Même après le
vote des nouvelles règlementations financières aux Etats-Unis avec la Loi
Dodd-Frank et la publication des nouvelles obligations relatives au capital des
banques émises par le Comité de Bâle, les perspectives du secteur financier pour
les prochaines années demeurent relativement incertaines.
Il y a eu une
certaine reprise des prix des participations bancaires par rapport aux faibles
chiffres de 2008, bien sûr, mais cette tendance a récemment molli. En marge de
leurs inquiétudes au sujet de la vigueur du rebond économique, les
investisseurs ont des doutes quant aux modèles de gestion adoptés par de
nombreuses firmes financières, et quant à la taille, la forme et la rentabilité
futures du secteur financier dans son ensemble. Après tout, les banques sont
toujours aussi impopulaires dans les pays développés. Les banquiers sont encore
considérés comme des parias sociaux, dénigrés par l'opinion publique au même
titre que les trafiquants de drogue et les journalistes. Ils se font vilipender
s'ils perdent de l'argent et sont assaillis s'ils en gagnent. Pour les banques
et leurs actionnaires, c'est un peu un jeu de pile ou face. Alors que les
banques retrouvent un certain niveau de rentabilité, les responsables
politiques en Amérique du Nord et en Europe envisagent de nouvelles taxes qui
amoindriraient ces profits au bénéfice des contribuables, dont le soutien a
permis aux banques de maintenir leurs activités au plus fort de la crise.

Description de la tâche = Prolongez le texte consacré aux perspectives du secteur financier en reprenant après sa dernière phrase.

Lignes de données =
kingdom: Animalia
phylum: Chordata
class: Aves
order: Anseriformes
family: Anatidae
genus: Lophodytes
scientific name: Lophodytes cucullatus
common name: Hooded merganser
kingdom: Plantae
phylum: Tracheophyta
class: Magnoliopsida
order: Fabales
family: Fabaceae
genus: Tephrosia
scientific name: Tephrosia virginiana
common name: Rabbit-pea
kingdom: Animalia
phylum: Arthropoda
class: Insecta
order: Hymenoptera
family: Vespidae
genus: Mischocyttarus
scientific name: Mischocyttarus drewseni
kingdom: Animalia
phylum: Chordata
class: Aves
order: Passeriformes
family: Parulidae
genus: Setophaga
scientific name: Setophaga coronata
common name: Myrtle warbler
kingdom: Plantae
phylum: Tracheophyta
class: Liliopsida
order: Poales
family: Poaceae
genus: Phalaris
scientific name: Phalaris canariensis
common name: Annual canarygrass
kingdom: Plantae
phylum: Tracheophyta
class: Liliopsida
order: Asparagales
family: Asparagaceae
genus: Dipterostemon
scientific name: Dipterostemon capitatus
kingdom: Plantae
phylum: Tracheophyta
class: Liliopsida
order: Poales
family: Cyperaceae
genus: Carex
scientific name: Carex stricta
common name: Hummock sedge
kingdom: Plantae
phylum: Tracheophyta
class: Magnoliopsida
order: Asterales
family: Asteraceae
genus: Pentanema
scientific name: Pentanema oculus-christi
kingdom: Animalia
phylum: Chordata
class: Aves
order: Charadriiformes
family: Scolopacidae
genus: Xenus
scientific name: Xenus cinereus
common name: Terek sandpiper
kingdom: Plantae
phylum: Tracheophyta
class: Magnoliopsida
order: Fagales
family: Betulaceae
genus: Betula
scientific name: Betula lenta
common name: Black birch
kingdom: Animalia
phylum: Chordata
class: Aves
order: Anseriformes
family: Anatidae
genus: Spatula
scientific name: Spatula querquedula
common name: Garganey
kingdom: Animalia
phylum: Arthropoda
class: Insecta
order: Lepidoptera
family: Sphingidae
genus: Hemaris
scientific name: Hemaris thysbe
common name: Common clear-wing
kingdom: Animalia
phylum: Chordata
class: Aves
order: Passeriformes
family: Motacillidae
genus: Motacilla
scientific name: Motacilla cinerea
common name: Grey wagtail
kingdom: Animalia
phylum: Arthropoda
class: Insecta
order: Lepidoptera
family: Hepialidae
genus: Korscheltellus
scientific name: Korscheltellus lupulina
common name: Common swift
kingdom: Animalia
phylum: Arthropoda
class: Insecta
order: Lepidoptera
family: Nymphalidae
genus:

Réponse attendue =
Cette situation
est très différente de celle qu'a connu le secteur financier au cours des
trente années précédentes. Depuis la fin des années 70 jusqu'en 2007, le
secteur financier s'est développé bien plus rapidement que l'économie réelle.
En 1980, les actifs financiers – actions, obligations et dépôts bancaires –
totalisaient près de 100% du PIB dans les économies avancées. En 2007, ce
chiffre atteignait plus de 400% aux Etats-Unis, en Grande-Bretagne et au Japon.
Au cours de cette période, le crédit s'est
rapidement développé en parts du PIB, atteignant jusqu'à 300%. En
Grande-Bretagne, les profits des intermédiaires financiers, qui étaient en
moyenne de 1,5% de l'ensemble des profits de l'économie dans les années 70, ont
atteint 15% en 2008. Les profits des banques ont même représenté une part bien
plus importante du total aux Etats-Unis.
C'était l'âge
d'or de la finance. La rémunération des banquiers s'est envolée en même temps
que les profits – et même vraiment plus rapidement. Pour paraphraser William
Wordsworth, le bonheur était dans l'aube de la vie, et être négociateur en
dérivés était le pur paradis. Mais la croissance s'interrompit en 2008,
première année depuis des décennies à connaître une chute de l'ensemble des
actifs financiers, et les signes de reprise durable sont encore timides. Est-ce
un phénomène à court terme ? Le secteur financier va-t-il retrouver les taux de
croissance d'avant la crise lorsque la situation économique aura été totalement
stabilisée ? Le ‘creusement' économique va-t-il perdurer ? Les valeurs
bancaires vont-elles encore une fois faire mieux que les marchés ?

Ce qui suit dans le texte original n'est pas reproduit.